Zaman tek yöne akar, durdurulamaz ve durdurulsa olabilme ihtimali olan durumlar herkesin aklılarında felaket senaryoları oluşturmasını sağlar. Peki, ya öyle olmasaydı. Yapabileceğimiz tüm şeyler, alabileceğimiz tüm riskler, duyulabilecek tüm duygular ve heyecanlar… Ya tüm bunlar tek bir ana ya da birbirine aralıksız bağlanan anlar bütününde yaşanıp ardından tükenmek mecburiyetinde kalmasaydı… Belki o zaman hayatı yaşama konuşunda hepimize ara sıra dadanan aceleci fikirler bizi terk ederdi. Hayatı yaşamış olmak için yaşamayı bırakırdık ve etrafımızın farkına varıp birkaç küçük anı da onu seyretmeye ayırırdık; boş dertlerden uzak, zamanın farkında ama bundan rahatsızlık duymayan bir şekilde hem de.
Zamanda gezi hakkında çok düşündüm. İlk düşündüğüm zamanlar olabildiğince uzak zamanlara- ya çok geriye ya çok ileriye- gitmenin en iyi seçenek olduğunu düşündüm. Bilmediğim zamanda silinmiş ve tozlaşmış anları uzaktan seyredecek, henüz insanlığa bilme gibi bir şansın verilmediği zamanlara gidip geleceğin şekillenmesine tanık olacaktım. Her şeyi yapabilirdim. Ünlü insanların hayatlarına zorla kendimi dahil edebilirdim, zamanın akışını ‘’ben’’ değiştirebilirdim, geleceğe gidip onları geçmişten haberdar edebilirdim, Nobel’i bile alabilirdim. Ama bunların hepsi başkalarını içeriyordu. Ve daha önce kimsenin zamanda yolculuk yapmamış olması da bu konudaki etik tartışmalarının sadece teoriler halinde kalmasına neden oluyor. Önüme çıkan her seçenek benim etik anlayışıma dayanıyor ve ben böyle bir yükü taşımaya hazır olabilecek türde bir insan değilim, olabileceğimi de sanmıyorum. Bu tür minimal korkuların yanında, bu gitmeyi planladığım yerler- veya zamanlar mı demeliyim ?- hep başka insanların hayatına benim girmemden oluşuyordu. Asla benim hikayem haline gelemezdi yaşayabileceklerim. Hep misafir kalacaktım;ilk önce başkalarının hayatlarında, sonrasında da kendi hayatımda. Üstüne daha da düşünmeye başladım. Kendim için doğru cevap var mıdır diye araştırdım. Düzgün ve açık bir cevap bulamayınca araştırmamı bir kenara koydum ve hayatıma devam ettim. Zamanla fark ettim ki geceleri kurduğum her hayal, görmeye hazırlandığım her rüya benimle alakalıydı. Başka kimseyi rahatsız etmiyordu. Üzülmeyi bıraktığım anılardan yeterince uzak, endişelenmeye daha başlamadığım gelecekten ise yakın bir zaman aralığı buldum kendime. Yakın gelecek ve yakın geçmiş. Bu ikisinde de umacak ne kaldı bilmiyorum. Geçmişi yaşadım ama belki de daha iyi yaşayabilirdim. İşte böyle sorulara cevaplar bulmak kendim için yapabileceğim en iyi ve belki de en bencil şeylerden biri. Yakın geleceğin ise bana sunabileceği şeyler sınırlı ama yeterli. Hayal kurmak ve hayalini gerçekleştirmek için çifte şans sunuyor yakın gelecek.

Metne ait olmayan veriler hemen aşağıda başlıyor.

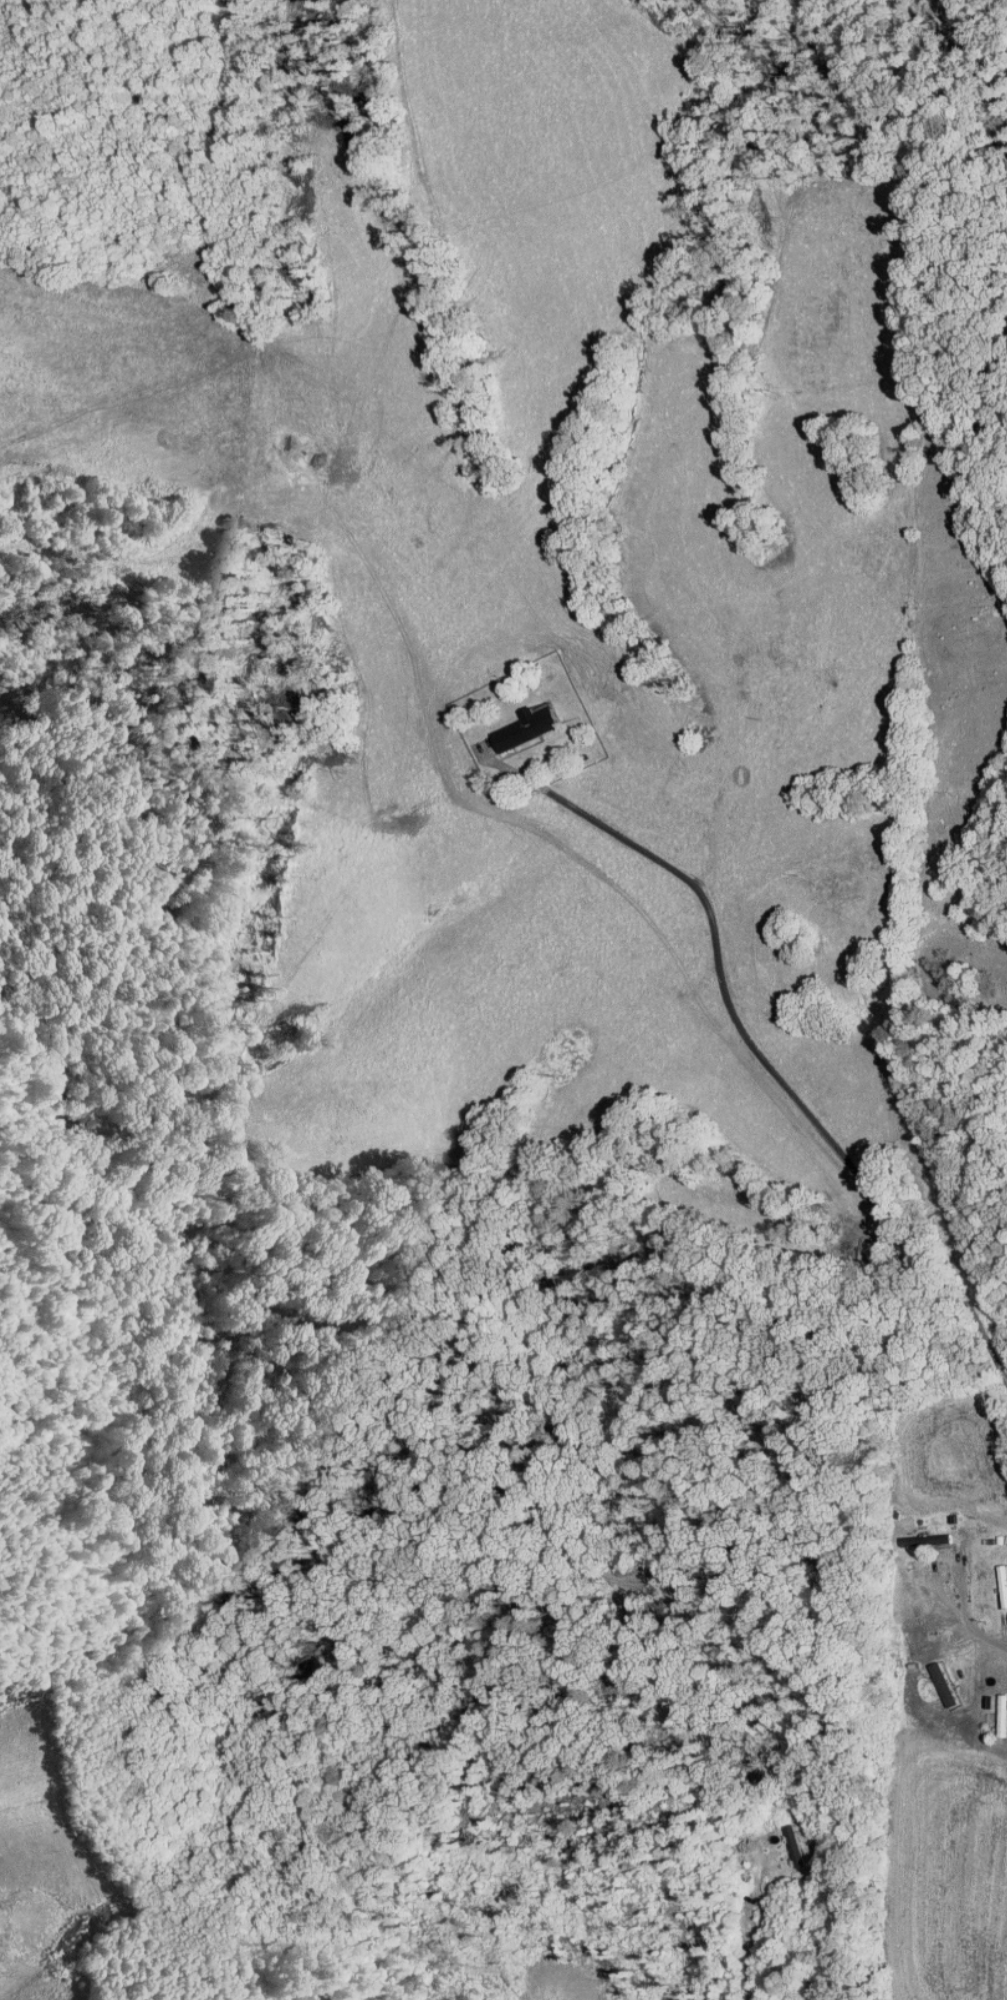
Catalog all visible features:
building: (515, 721)
road: (775, 1074)
building: (995, 1581)
road: (967, 1615)
building: (935, 1678)
building: (994, 1700)
building: (784, 1840)
road: (763, 1922)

Bu söylediklerim , benim olduğum zamanda mutlu olduğumu savunuyor gibi. Ama bunu bilmek için diğer zamanları da tatmam gerek. İçimden bir ses, nereye gidersem gideyim olacağım kişinin hep aynı sıkıcı insan olacağını söylüyor. İlk çağlarda da yaşasam, 60’larda bir parti kraliçesi de olsam, yarın ne yapacağımı da bilsem, 3651 yılında kişisel droidime emirler de yağdırsam ; hep daha fazlasını isteyeceğim. Benim için en iyi seçenek zamansızlaşmak. Her zamanda yaşamak. Her zamanı değerlendirmek.